张学颜见太后来了,越发侃侃而谈:“娘娘明鉴,所谓荧惑守心,三十七年,楚惠王灭陈。荧惑守心。心,宋之分野也。景公忧之。司星子韦曰:“可移於相。”景公曰:“相,吾之股肱。”曰:“可移於民。”景公曰:“君者待民。”曰:“可移於岁。”景公曰:“岁饥民困,吾谁为君!”子韦曰:“天高听卑。君有君人之言三,荧惑宜有动。”於是候之,果徙三度。如今通敌卖国之徒被挖出,而奸恶之首仍在,上天震怒,才会昭示天象……“
李彩凤静静听着,看着跪在地上黑压压一片,道:“你们都是这么认为的吗?”
众人面面相觑,稀稀落落的道:“是,我们是这么想的,娘娘。”
李彩凤点了点头,传旨道:“提张居正来。”
众人听到这话,未免有些惊慌,大家虽然对他改革不满,在他不在的时候,会偷偷参合他,可是跟他当面锣对面鼓的时候,肯定都不敢了,很多人开始犹豫,有的已经站了起来。
不过还有一些是跪着的,大概是反对改革的死硬派。
不一会儿张居正上朝,李彩凤并不问这位什么荧惑守心,反而问:“那天晚上,张阁老是去做什么了?”

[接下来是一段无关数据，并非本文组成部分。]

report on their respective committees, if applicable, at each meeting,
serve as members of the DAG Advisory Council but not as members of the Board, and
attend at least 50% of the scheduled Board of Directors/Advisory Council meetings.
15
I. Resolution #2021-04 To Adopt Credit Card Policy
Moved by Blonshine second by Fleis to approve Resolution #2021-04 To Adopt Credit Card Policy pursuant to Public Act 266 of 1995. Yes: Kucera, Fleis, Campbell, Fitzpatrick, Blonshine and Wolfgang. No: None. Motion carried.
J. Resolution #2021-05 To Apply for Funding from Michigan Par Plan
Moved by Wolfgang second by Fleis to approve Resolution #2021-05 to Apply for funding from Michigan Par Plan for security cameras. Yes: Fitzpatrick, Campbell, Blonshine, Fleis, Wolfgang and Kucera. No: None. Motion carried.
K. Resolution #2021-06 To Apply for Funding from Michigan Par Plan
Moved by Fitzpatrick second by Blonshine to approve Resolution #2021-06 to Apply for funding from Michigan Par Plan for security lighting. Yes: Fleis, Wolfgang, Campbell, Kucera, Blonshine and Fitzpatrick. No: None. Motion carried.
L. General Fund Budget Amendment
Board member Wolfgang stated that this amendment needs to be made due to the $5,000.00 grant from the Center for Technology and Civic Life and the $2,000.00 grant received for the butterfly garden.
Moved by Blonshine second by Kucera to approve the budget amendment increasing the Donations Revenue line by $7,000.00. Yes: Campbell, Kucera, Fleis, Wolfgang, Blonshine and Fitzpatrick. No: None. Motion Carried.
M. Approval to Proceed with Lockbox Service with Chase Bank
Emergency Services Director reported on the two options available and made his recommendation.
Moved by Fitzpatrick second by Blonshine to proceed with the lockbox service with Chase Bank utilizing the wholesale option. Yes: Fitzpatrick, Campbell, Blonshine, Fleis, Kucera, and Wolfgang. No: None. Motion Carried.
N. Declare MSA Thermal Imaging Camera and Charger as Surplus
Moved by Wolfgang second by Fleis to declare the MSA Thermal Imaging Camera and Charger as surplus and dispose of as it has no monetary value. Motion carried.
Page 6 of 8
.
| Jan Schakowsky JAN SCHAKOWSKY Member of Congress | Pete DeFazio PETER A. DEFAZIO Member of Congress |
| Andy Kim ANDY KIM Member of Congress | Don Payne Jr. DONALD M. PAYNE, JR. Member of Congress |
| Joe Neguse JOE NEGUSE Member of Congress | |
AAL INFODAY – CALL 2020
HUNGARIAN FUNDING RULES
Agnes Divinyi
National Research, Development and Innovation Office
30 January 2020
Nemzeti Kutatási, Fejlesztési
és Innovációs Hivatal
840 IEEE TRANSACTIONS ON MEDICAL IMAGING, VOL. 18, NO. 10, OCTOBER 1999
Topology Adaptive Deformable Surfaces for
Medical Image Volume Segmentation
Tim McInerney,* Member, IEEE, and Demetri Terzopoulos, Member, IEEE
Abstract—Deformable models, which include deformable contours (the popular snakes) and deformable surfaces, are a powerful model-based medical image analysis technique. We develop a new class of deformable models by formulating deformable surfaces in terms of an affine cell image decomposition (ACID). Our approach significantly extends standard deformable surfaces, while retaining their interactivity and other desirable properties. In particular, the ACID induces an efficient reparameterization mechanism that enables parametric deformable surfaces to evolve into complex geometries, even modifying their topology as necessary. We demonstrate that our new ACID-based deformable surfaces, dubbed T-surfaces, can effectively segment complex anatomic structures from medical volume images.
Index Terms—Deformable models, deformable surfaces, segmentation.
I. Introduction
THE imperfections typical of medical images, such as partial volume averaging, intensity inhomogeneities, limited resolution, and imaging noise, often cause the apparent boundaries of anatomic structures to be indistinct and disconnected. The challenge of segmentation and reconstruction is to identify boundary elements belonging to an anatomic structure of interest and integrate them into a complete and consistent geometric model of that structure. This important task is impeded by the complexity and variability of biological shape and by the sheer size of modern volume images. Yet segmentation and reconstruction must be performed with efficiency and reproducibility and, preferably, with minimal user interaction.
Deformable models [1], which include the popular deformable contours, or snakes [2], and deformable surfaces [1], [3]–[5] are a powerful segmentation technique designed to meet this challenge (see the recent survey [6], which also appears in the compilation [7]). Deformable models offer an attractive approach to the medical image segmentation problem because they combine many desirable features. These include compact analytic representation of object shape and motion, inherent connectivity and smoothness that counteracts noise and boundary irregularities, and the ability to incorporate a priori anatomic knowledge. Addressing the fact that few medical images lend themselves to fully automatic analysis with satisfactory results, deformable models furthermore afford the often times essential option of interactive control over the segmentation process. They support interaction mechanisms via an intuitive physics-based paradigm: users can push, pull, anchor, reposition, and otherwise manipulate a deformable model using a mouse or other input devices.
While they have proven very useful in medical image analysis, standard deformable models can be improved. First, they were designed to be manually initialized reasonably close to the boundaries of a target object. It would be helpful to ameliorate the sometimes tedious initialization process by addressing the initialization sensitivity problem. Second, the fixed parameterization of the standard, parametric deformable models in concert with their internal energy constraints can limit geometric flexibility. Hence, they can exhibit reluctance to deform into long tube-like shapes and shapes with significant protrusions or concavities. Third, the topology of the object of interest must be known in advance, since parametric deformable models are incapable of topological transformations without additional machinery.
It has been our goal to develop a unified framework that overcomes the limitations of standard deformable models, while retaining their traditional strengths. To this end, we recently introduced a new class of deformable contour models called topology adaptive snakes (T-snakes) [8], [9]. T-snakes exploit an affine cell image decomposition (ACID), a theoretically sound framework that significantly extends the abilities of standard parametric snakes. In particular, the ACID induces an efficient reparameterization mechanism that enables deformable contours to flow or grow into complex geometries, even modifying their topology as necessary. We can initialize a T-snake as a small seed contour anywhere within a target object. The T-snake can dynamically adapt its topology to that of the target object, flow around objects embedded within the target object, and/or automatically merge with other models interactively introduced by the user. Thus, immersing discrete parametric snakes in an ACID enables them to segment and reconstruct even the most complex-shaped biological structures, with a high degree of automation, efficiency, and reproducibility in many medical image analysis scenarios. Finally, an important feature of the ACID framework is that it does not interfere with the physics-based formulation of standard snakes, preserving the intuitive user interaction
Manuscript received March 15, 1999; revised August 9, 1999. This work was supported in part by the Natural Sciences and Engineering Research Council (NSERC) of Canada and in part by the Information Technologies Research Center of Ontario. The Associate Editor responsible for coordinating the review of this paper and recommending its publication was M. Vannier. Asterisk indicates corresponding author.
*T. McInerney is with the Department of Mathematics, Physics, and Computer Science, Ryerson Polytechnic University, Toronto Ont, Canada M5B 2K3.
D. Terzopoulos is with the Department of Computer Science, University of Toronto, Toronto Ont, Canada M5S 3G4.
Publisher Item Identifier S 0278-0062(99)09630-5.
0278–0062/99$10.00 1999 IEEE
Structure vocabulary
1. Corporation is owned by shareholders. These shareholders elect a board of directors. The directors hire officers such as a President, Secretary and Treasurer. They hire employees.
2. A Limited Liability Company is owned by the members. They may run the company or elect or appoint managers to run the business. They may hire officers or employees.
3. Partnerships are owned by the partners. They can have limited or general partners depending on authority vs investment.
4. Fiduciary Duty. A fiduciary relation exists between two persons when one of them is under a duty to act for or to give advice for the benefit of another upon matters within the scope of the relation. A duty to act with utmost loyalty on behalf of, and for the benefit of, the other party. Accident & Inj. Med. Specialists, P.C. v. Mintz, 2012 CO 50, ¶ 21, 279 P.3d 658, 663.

张居正拱手道:“启禀娘娘……”紧接着,把那天发生的情形叙述了一遍。
大家面面相觑。
“我知道大家不信的。”张居正在牢房待了几日,却依然飘然如仙,衣着也一尘不染,道:“太后,微臣当时早做了准备,所以……那个活人被微臣抓到了。”
“啊——”
此时此刻,众人终于真的吃惊了,殿厅之内不由议论纷纷。
“抓到了?”朱翊钧这阵子一直受到打压,听到这话,不由兴奋地道::“真的吗?他在哪里?你审问了吗?”
“审问了。”张居正拱手道:“太后娘娘把微臣送入了刑部大牢,微臣相合正好无事,跟那个人关在一起,索性诱供于他,他居然全部吐露了真相。”
“他是谁?”朱翊钧迫不及待地问。
张居正从兜里掏出供状,递给太监,太监放在朱翊钧跟前,朱翊钧绽开看去,忽然惊呼:“是高拱?”
“嗡——”
“是高拱。“张居正淡淡地道:“主使他的人高拱,不仅这件事是高拱,而且杀死戚继光的人也是高拱,杀死证人徐氏和谭勇的人,也是高拱,让王集弹劾戚继光的,同样是高拱,唆使紫衣来告状,但是最后看高装不成,杀死紫衣的人,也是高拱的旧臣。”
“哗——”
“这么多?”李彩凤似乎十分怀疑道:“能杀死紫衣的人……”
“是锦衣卫中的人,娘娘。”张居正抬头看着李彩凤,脸上带着淡淡的笑,眼眸里胜利的喜悦:“微臣已经想法子让那些人交代了,高拱买通了锦衣卫里的个别人,见娘娘要放走紫衣,便让人把紫衣弄死了。”
这件事李彩凤还是第一次听说,不由点了点头道:“原来如此。”
张居正继续道:“高拱下来之后,无时无刻不想重新返回朝廷,然而我在这里做首辅,自然挡着了他的路,他曾经设计过我很多次,这一次却是别寻溪径,抓住了戚继光的漏洞,让紫衣来告状,企图通过戚继光拖微臣下水,然后动用自己在朝廷里的影响力,不断地设计微臣,锦衣卫被他收买了,杀死紫衣,然后又利用门生张瑜对微臣的不满,让张瑜直接首告,揭开清流与宦官的矛盾,然后再让徐氏和谭勇作为证人,不停地置戚继光于死地,从而把微臣也拖出内阁。”
众人是亲自走过来的,听张居正这么说,纷纷点头,这么说来,那位高阁老可是真是胆大包天,为了赶走张居正,居然演出了这么一幕来,真是……
正想着,听朱翊钧道:“高拱如此可恶,来啊——”
“皇上。”张居正忽然拱手道:“高拱到底一代名臣,虽然争名夺利,可是切勿刀锁相加,高拱的事情,请交给微臣处理如何?”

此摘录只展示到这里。